こちらは『バーチャルランド』のスタッフの会話。
「これであのモニタープログラムをお願いした客全員が再度の経験を求めてきたな」
「はい、今の客が1ヶ月ぶりで最も間隔が開いたんですが、早い客だと次の日には来ましたから。今の客のように女装の店を紹介するとほとんど全員喜々として女装の店に行ったみたいですよ。
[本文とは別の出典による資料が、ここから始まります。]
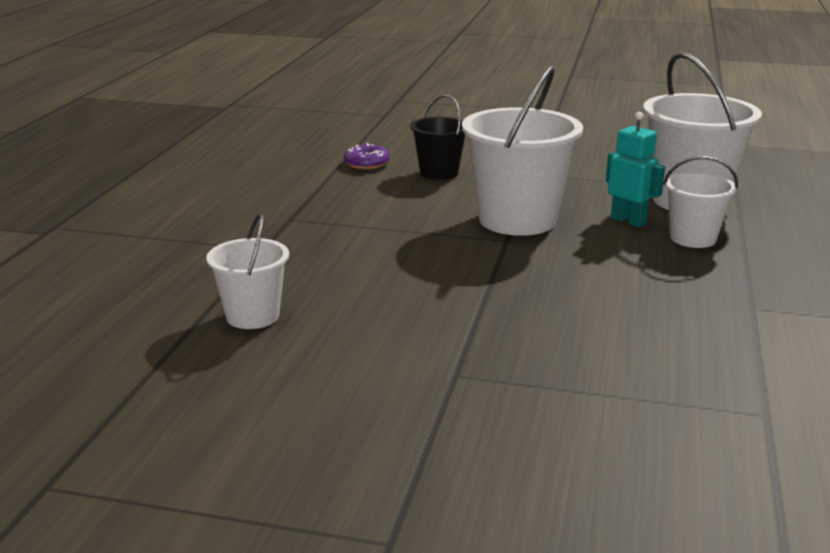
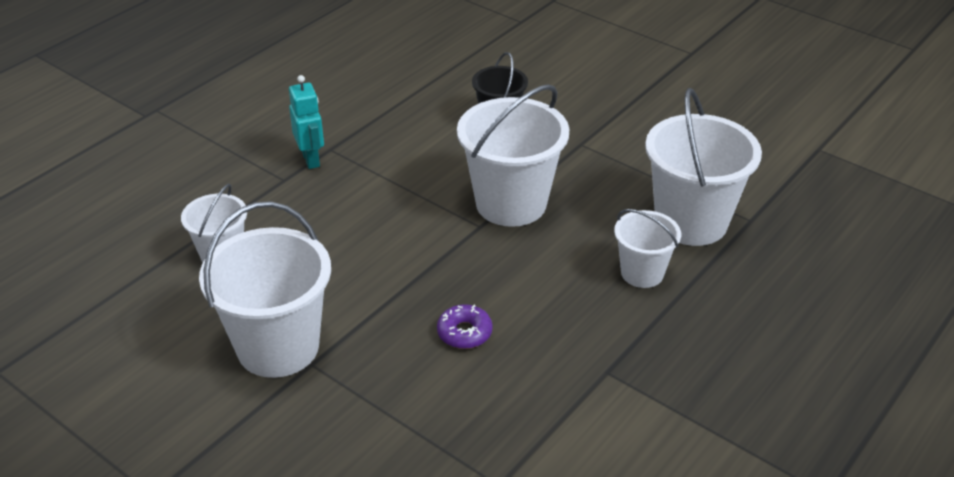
camera: 25 degrees right, 15 degrees up
(366, 164) = (448, 91): purple donut -> purple donut (464, 333)
(401, 371) = (278, 347): none -> white bucket
(628, 221) = (607, 233): turquoise robot -> turquoise robot (311, 159)

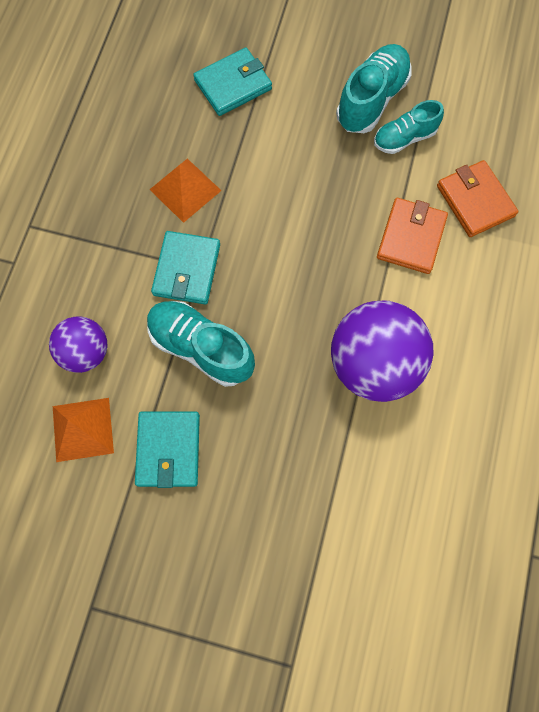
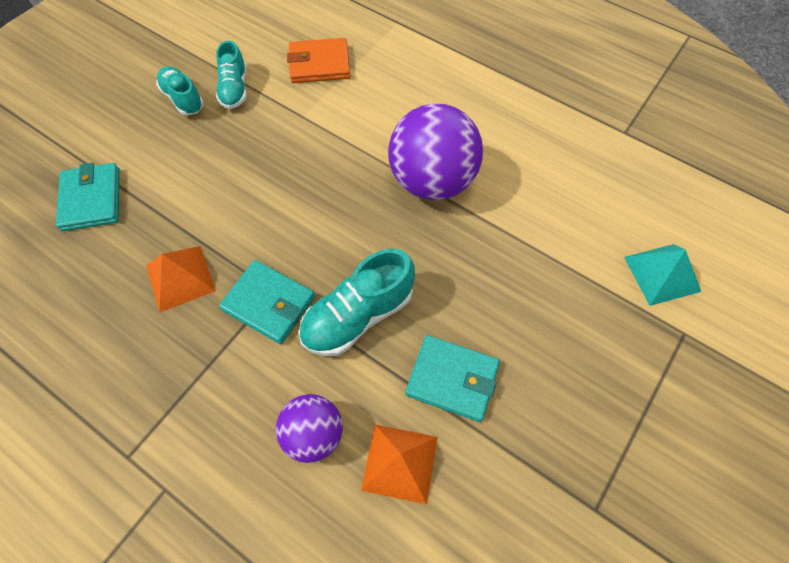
camera: 70 degrees left, 10 degrees down
(353, 631) = (662, 274): none -> turquoise pyramid
(372, 100) = (183, 99): turquoise shoe -> turquoise shoe, size x0.64
(411, 238) = (329, 116): orange wallet -> none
何人かは実生活でも女性の格好をしているらしいです」
「何かあのプログラムに"女になりたい"みたいなサブリミナル効果みたいなものを入れていたのか?」
「いえ、開発グループでも不思議に思って調べたらしいですが、特にそのような暗示効果のある仕組みは入れ込んでいないようです」
「だとしたらどうして?」
「仮説としては、擬似的とは言え、女性の快感を男の脳では受容しきれず、何らかの自己防衛のために、女脳に変化したのではないかという者もおります」
「なるほど、それは一理あるかもしれんな。男が女性の快感を経験したら死んでしまうみたいな俗説も聞いたことがあるしな。あんなものは根も葉もない説だと思っていたが、こうなると信じざるをえないな」
「男女が入れ替わるというアイデア自体は面白いと思うので、もう少し快感を抑えるよう改善して再度挑戦してみたいと開発も申しておりました」
「そのときのファーストモニターは君がなるか?」
「いえいえ、私は普通に男のままでいたいと思いますので、遠慮させていただきます」
二人の男はにんまり笑い合った。